From everything I can determine, Barack Obama’s young life was shaped inside a mélange of religious beliefs, practices, cultures and opinions, most of them superficial and skeptical. As he matured, he seems to have developed a disinterested “universalism” that allowed for an impersonal God or spiritual force of some kind, but one that didn’t command much need for attention, at least from him. Then, when he entered politics, he discovered the Black Church and its importance in social organization. He was witnessed to by Black preachers, lectured a few times by them and finally adjured by them to join a church if he was going to get anything done in Chicago. This led him to the Trinity United Church of Christ and to his eventual tempestuous relationship to Dr. Wright. In a speech given in Hartford, Connecticut in 2007, Mr. Obama spoke about hearing the pastor preach,

“[H]e introduced me to someone named Jesus Christ. I learned that my sins could be redeemed. I learned that those things I was too weak to accomplish myself, He would accomplish with me if I placed my trust in Him. And in time, I came to see faith as more than just a comfort to the weary or a hedge against death, but rather as an active, palpable agent in the world and in my own life. It was because of these newfound understandings that I was finally able to walk down the aisle of Trinity one day and affirm my Christian faith. It came about as a choice, and not an epiphany. I didn’t fall out in church, as folks sometimes do. The questions I had didn’t magically disappear. The skeptical bent of my mind didn’t suddenly vanish. But kneeling beneath that cross on the South Side, I felt I heard God’s spirit beckoning me. I submitted myself to His will, and dedicated myself to discovering His truth and carrying out His works.”

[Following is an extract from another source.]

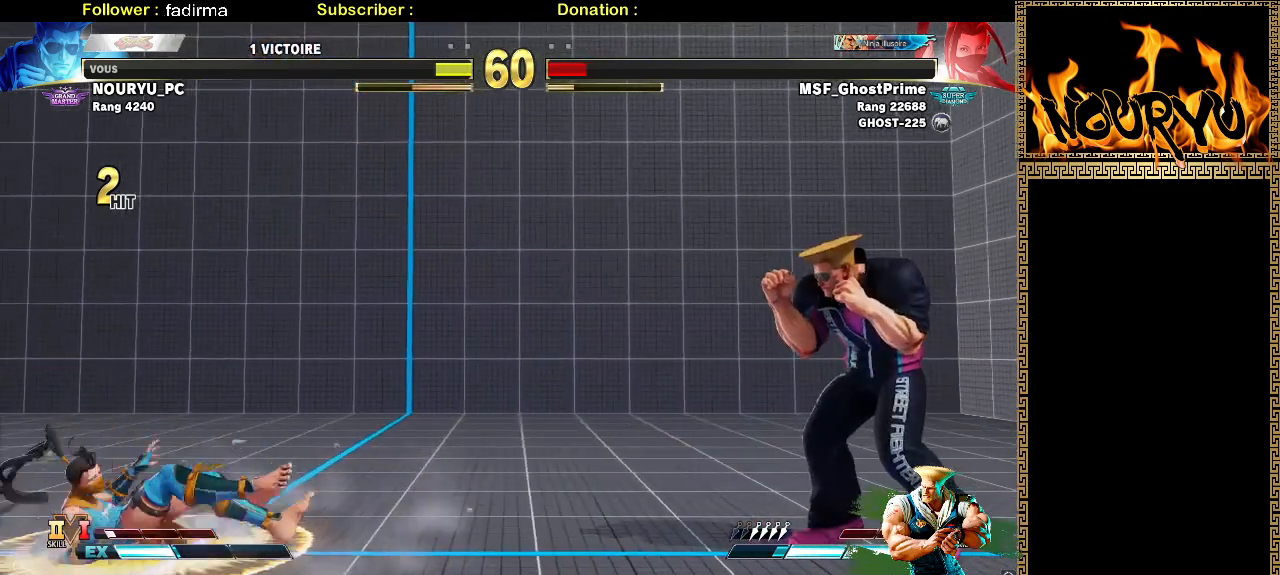
{"buttons": [], "left_stick": "center", "events": [[100, "SQUARE", "up"], [133, "left_stick", "down-right"], [167, "SQUARE", "down"], [317, "left_stick", "center"], [350, "SQUARE", "up"]]}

These are not the words of a Muslim—even a duplicitous one. Neither, though, are they necessarily the words of a born-again, Bible-believer—nor even of a convinced and well-initiated convert to another Orthodox expression of Christianity. What this “testimony” is to me is a sincere conveyance of a “spiritual” or perhaps more “emotional” awakening to religious sensibilities, but, very importantly, within a definite “liberal” Christian context. The United Church of Christ is a classically liberal denomination that eschews the idea that the Bible, or indeed any doctrinal or dogmatic authority, is final or absolute in any way. Religious beliefs are never rigid, but are instead fungible; they may be freely questioned, rejected, modified, exchanged or replaced at any time. Of course, no religious group is absolutely without their absolutes, and that’s certainly true of the pastor under whom Barack Obama made his decision to become a Christian and to join a church. Dr. Wright confided in me one of his own apparent absolutes. In doing so, he also indicated Barack Obama had broken this rule, leading to at least the pastor’s exasperation with the President, if not a measure of disdain for him. (Our conversation, which took place in a very public setting, still had a sort of implied confidentiality, so I’ll keep the details to myself!)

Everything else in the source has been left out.